»Tout d’abord, impossible d’ouvrir la moindre session, malgré le proverbe qui veut qu’une session soit ouverte ou fermée?

»Quelle est la coquette, en effet, qui consentira jamais à être présidente d’âge? Et que de potins! La médisance ira bon train. On dira l’Aube a ses vapeurs. La Manche fait la tête car le Doubs parle bas à l’Eure! Et l’Isère est-elle mal fagotée. La séance sera-t-elle houleuse? Le président rappellera-t-il ces dames à l’ordre? Quel incident s’il se permet de déclarer qu’elles manquent de formes?

»Non, non. Mesdames! Croyez-moi, abstenez-vous. L’abstention est toujours chose facile, trop facile. Demandez aux hommes, ils en savent quelque chose. Et voulez-vous un bon conseil? En fait de loi, contentez-vous de faire à vos maris celles que nos mères faisaient à nos pères, c’est la plus douce et la meilleure».

Et personnellement nous ajoutons, c’est la seule que nous supportions de vous avec joie et bonheur!

3e: La femme ne doit point voter parce que cette nouvelle conception n’est point dans nos mœurs.

Depuis quelques années, des voix de femmes se sont mêlées aux justes revendications d’une démocratie jusqu’ici ignorée, les unes graves et pondérées, d’autres révolutionnaires et exaltées. Certaines militantes, comme Mmes Maugeret et Chenu, ont pris la direction du féminisme chrétien; mais, comme leur patron saint Jean-Baptiste, elles prêchèrent dans le désert. Quelques-unes, le bonnet rouge sur l’oreille et les deux mains sur les hanches, comme Mme Pognon ou la doctoresse Pelletier, se firent les propagandistes d’un féminisme rouge. Et de l’extrême-gauche à l’extrême-droite de la politique, l’arc-en-ciel féministe a resplendi.
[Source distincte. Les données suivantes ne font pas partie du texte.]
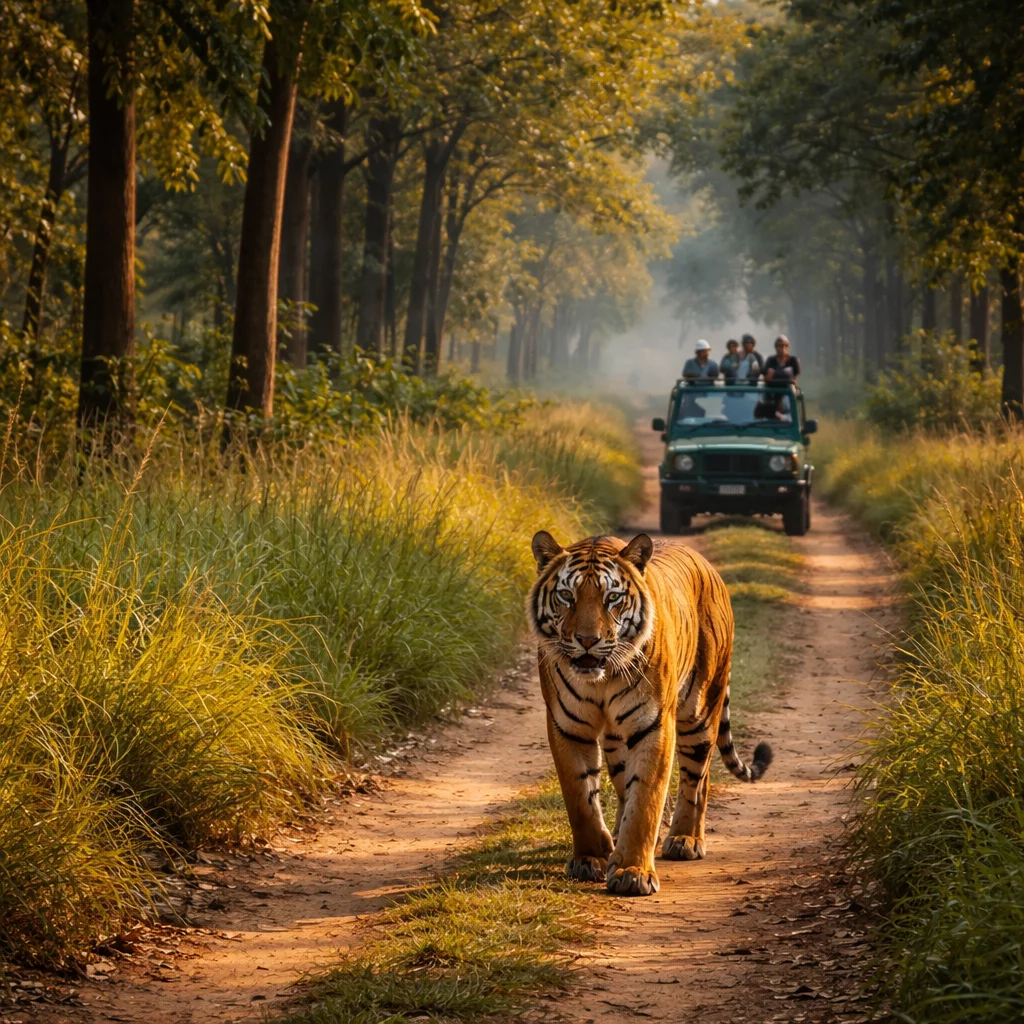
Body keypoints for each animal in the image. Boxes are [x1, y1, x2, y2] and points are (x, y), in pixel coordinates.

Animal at [527, 530, 773, 896]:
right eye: (567, 596)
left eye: (612, 597)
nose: (587, 640)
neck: (601, 680)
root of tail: (709, 567)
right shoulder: (567, 725)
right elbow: (580, 798)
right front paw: (591, 858)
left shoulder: (654, 725)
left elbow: (646, 799)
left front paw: (633, 872)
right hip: (617, 740)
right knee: (626, 783)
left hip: (700, 711)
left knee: (697, 780)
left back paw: (685, 840)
Les Congrès de 1889, 1891, 1903 et 1904 commencèrent à mettre mieux en relief les revendications du sexe faible. Avec la naissance de la 3e République coïncide la création de nombreuses associations, l’Union universelle des femmes (Mme Cheliga-Lévy), l’Avant-Courrière (Mme Schmall), la Ligue française pour le droit des femmes (Mme Pognon), l’Egalité (Mme Vincent), etc., etc.

De nombreux périodiques ou revues viennent soutenir l’ardeur des combattantes et stimuler le zèle des néophytes: La Fronde, Le Droit des Femmes, La Femme, L’Avant-Courrière, Le Pain, Le Journal des Femmes, La Femme Socialiste, La Revue Féministe, L’Harmonie Sociale, La Ligue, etc., etc.

En littérature, MM. Hervieu, Turgeon, Marguerite, Brieux, Donnay, Beaubourg, Prévost, Bourget, Jules Bois exaltent le rôle futur de la femme libre et affranchie et idéalisent sa mission de demain.

Des hommes politiques, comme MM. Vaillant, Allemane, Viviani, Sembat, d’Estournelles de Constant, etc., se font les porte-paroles éloquents des revendications du sexe faible. Bref, la vague féministe monte, monte sans cesse.